Dört büyük turnuva… Tenis tarihine yön veren efsaneler… Onlara adanmış kortlar...
AO Open (Avustralya Açık)
Avustralya Açık, Melbourne’de düzenlenir ve sezonun ilk grand slam heyecanını başlatır. Ana kortu Rod Laver Arena olarak bilinir. Kortun adı, kariyerinde iki kez grand slam şampiyonu olmuş Avustralyalı tenisçi Rod Laver’dan gelmektedir. Laver, tenis dünyası için ikon bir isimdir.
Roland Garros (Fransa Açık)
Fransa Açık, sezonun ikinci grand slam turnuvasıdır. Paris’teki toprak kortlarda oynanır ve turnuva adını Fransız havacı, 1. Dünya Savaşı kahramanı Roland Garros’tan alır.
Garros, 1. Dünya Savaşı döneminde Fransız bir havacı ve savaş kahramanıydı. Modern uçak makinelerini silahlandırma konusunda öncü çalışmalarıyla parladı. 1928’de Paris’te yeni bir toprak kort turnuvası düzenlenirken, bu etkinliğe Fransız ulusal gururunu yansıtacak bir isim verilmek istendi.
Yani Roland Garros adının tenisle bir bağı yok. Daha çok Fransız kültürü ve tarihine bir saygı duruşu diyebiliriz.

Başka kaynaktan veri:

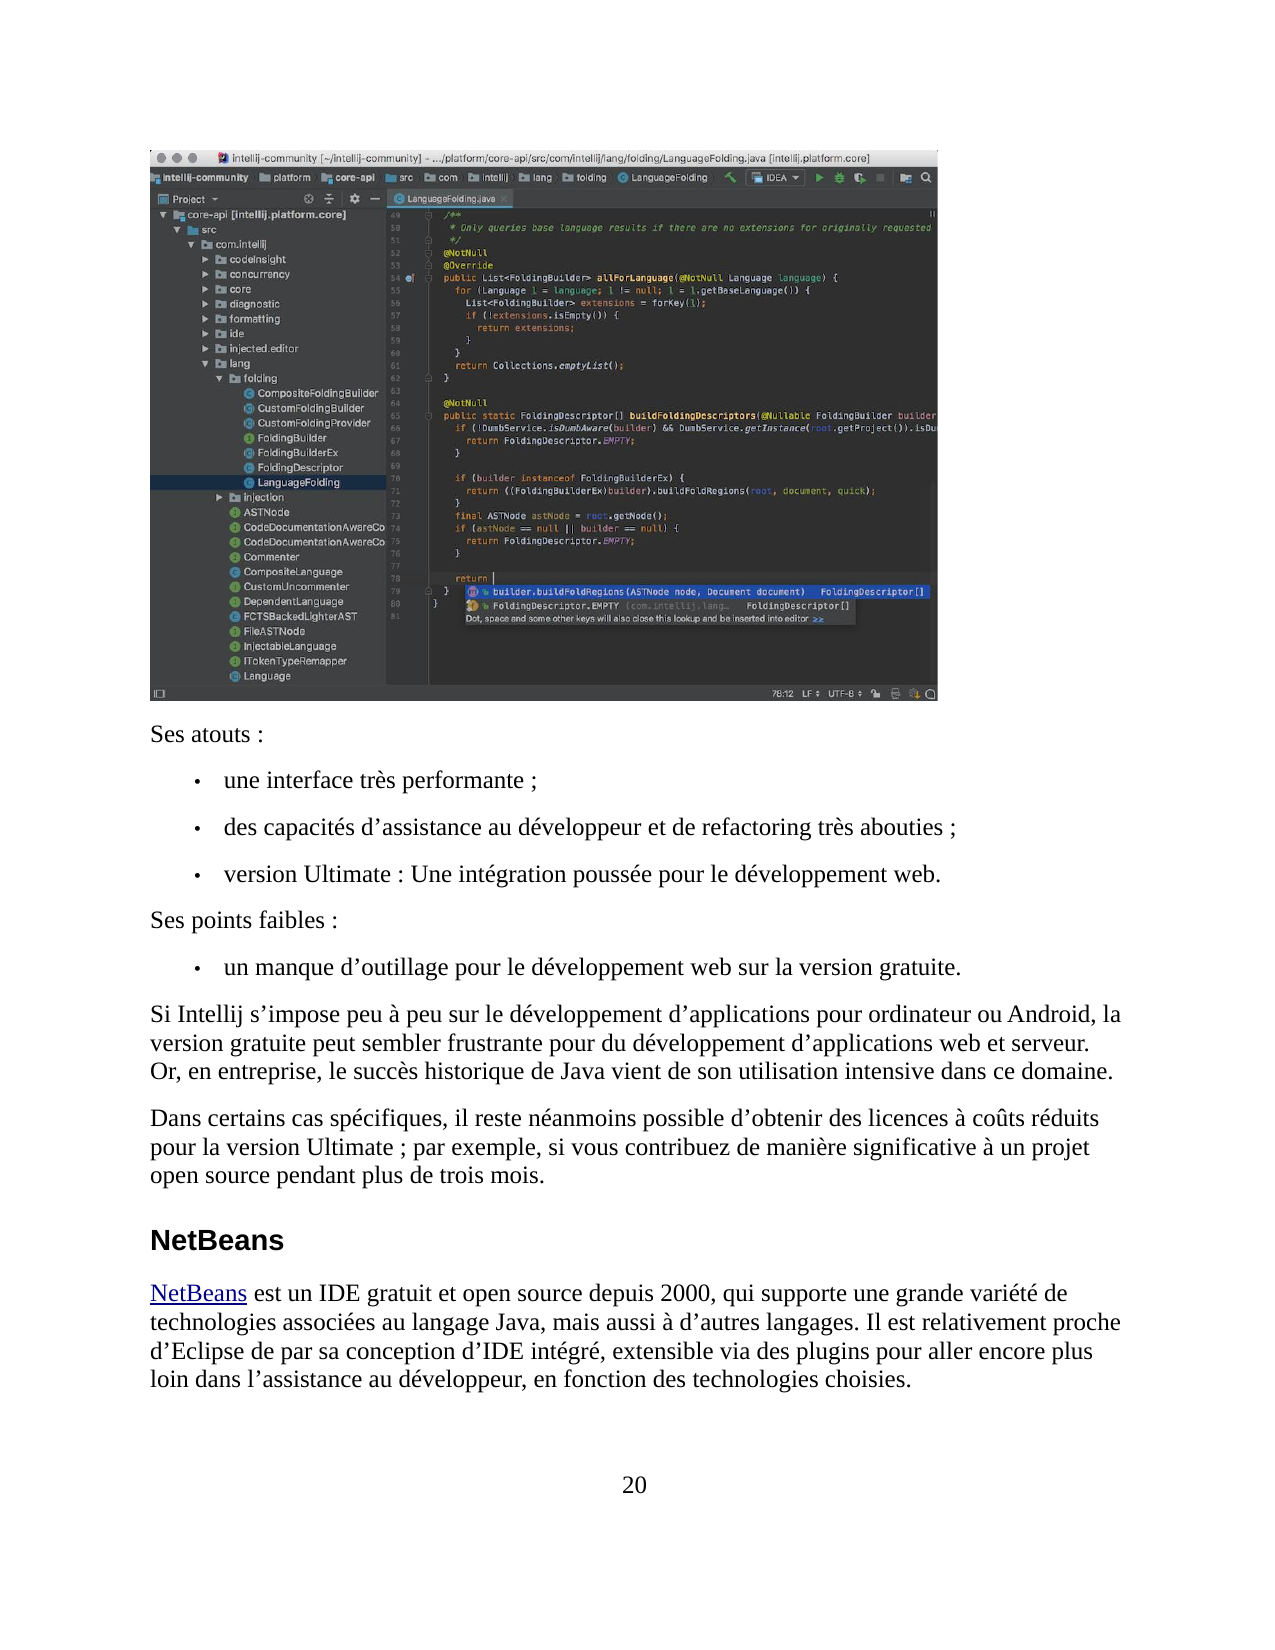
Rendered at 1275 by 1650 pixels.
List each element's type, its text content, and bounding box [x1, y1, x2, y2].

text NetBeans est un IDE gratuit et open source depuis 2000, qui supporte une grande variété de technologies associées au langage Java, mais aussi à d’autres langages. Il est relativement proche d’Eclipse de par sa conception d’IDE intégré, extensible via des plugins pour aller encore plus loin dans l’assistance au développeur, en fonction des technologies choisies. [150, 1278, 1125, 1393]
picture [150, 150, 938, 701]
subtitle NetBeans [150, 1223, 1125, 1257]
list un manque d’outillage pour le développement web sur la version gratuite. [194, 952, 1125, 981]
list une interface très performante ; [194, 766, 1125, 794]
text Dans certains cas spécifiques, il reste néanmoins possible d’obtenir des licences à coûts réduits pour la version Ultimate ; par exemple, si vous contribuez de manière significative à un projet open source pendant plus de trois mois. [150, 1103, 1125, 1189]
list version Ultimate : Une intégration poussée pour le développement web. [194, 859, 1125, 888]
text Ses points faibles : [150, 906, 1125, 934]
text Ses atouts : [150, 719, 1125, 748]
text Si Intellij s’impose peu à peu sur le développement d’applications pour ordinateur ou Android, la version gratuite peut sembler frustrante pour du développement d’applications web et serveur. Or, en entreprise, le succès historique de Java vient de son utilisation intensive dans ce domaine. [150, 999, 1125, 1085]
list des capacités d’assistance au développeur et de refactoring très abouties ; [194, 812, 1125, 841]
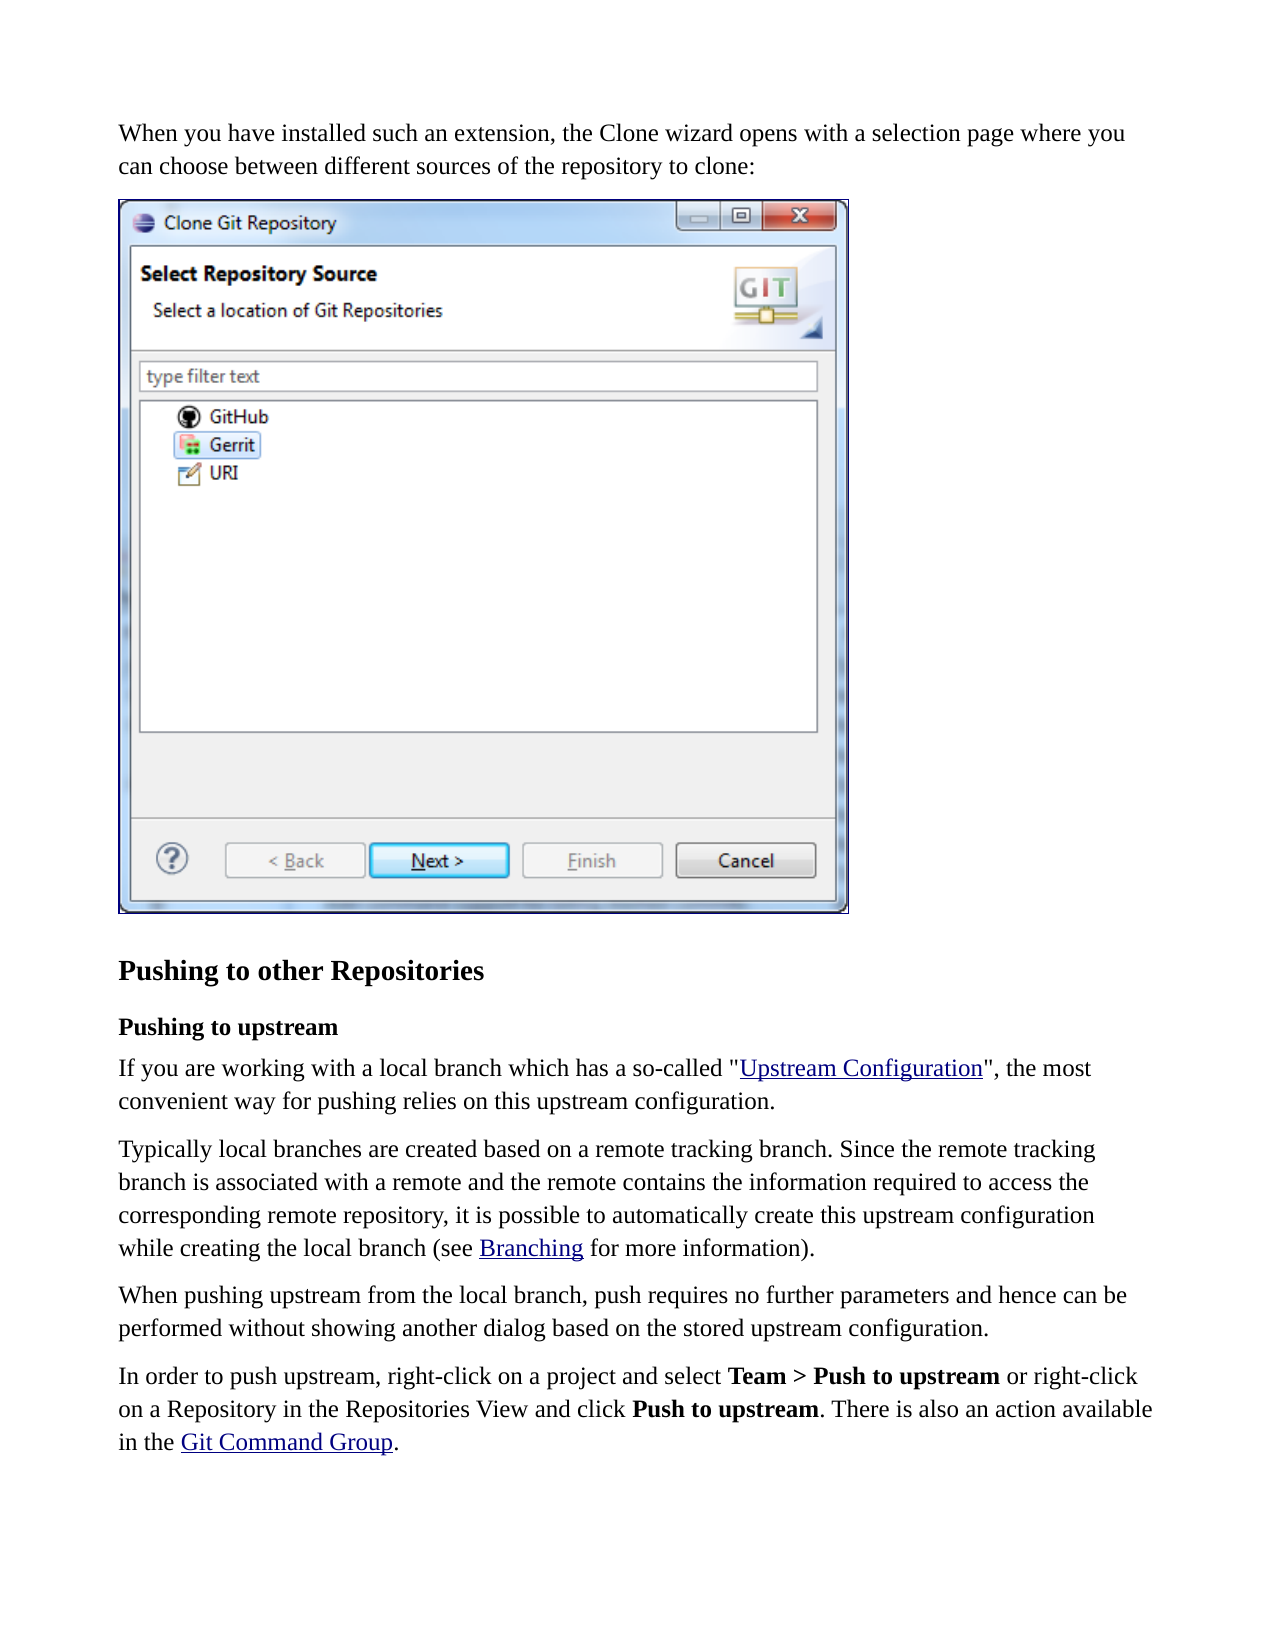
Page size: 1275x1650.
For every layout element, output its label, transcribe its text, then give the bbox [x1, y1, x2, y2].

text When you have installed such an extension, the Clone wizard opens with a selection page where you can choose between different sources of the repository to clone: [118, 118, 1157, 180]
text If you are working with a local branch which has a so-called "Upstream Configuration", the most convenient way for pushing relies on this upstream configuration. [118, 1053, 1157, 1115]
subtitle Pushing to other Repositories [118, 953, 1157, 987]
text Typically local branches are created based on a remote tracking branch. Since the remote tracking branch is associated with a remote and the remote contains the information required to access the corresponding remote repository, it is possible to automatically create this upstream configuration while creating the local branch (see Branching for more information). [118, 1134, 1157, 1261]
subtitle Pushing to upstream [118, 1012, 1157, 1041]
text When pushing upstream from the local branch, push requires no further parameters and hence can be performed without showing another dialog based on the stored upstream configuration. [118, 1280, 1157, 1342]
picture [120, 200, 848, 913]
text In order to push upstream, right-click on a project and select Team > Push to upstream or right-click on a Repository in the Repositories View and click Push to upstream. There is also an action available in the Git Command Group. [118, 1361, 1157, 1456]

Ana kort ise tenis dünyasında ciddi etkisi olan Philippe Chatrier’in adını taşır. Chatrier, eski bir tenisçi, gazeteci ve yönetici olarak 1973–1993 yılları arasında Uluslararası Tenis Federasyonu (ITF) başkanlığını yapmış ve tenis sporunun dünya çapında yaygınlaşmasına öncülük etmiştir. Ayrıca Olimpiyat Oyunları’nda tenis sporunun resmi branş olarak geri dönmesinde kritik rol oynamıştır. Bu mirası onurlandırmak için 2001 yılında Roland Garros’un ana kortuna Philippe Chatrier Kortu adı verilmiştir.
Wimbledon
Wimbledon, Londra’daki gerçekte var olan Wimbledon bölgesinde düzenlenir ve ana kortu Centre Court olarak anılır. Kort çevresindeki doğal tepe ve seyirci alanları ise ünlü tenisçi Tim Henman’ın adıyla anılan Henman Hill olarak bilinir. Bu alan, dev ekranlarla maçları izlemek için donatılmıştır.
US Open (Amerika Açık)
ABD Açık, yıla noktayı koyan 4. grand slam turnuvasıdır. New York’ta düzenlenir ve ana kortu Arthur Ashe'dir. Arthur Ashe, 1963’te ABD Davis Kupası takımına seçilen ilk siyahi erkek tenisçidir ve ABD Açık (1968), Avustralya Açık (1970) ve Wimbledon (1975)’da kazanarak tenis tarihine geçmiştir. Ashe, ırkçılığa karşı duruşu ve AIDS farkındalığı konusundaki çalışmalarıyla da iz bırakmıştır. Onu onurlandırmak için 1997’de ABD Açık’ın ana kortuna Arthur Ashe adı verilmiştir.
Her grand slam, tenis tarihinin ve figürlerinin sahnesidir. Kort isimleri iz bırakan sporcuların mirasını yaşatır. Böylece spor, tarihi bağlarıyla bir bütün haline gelir.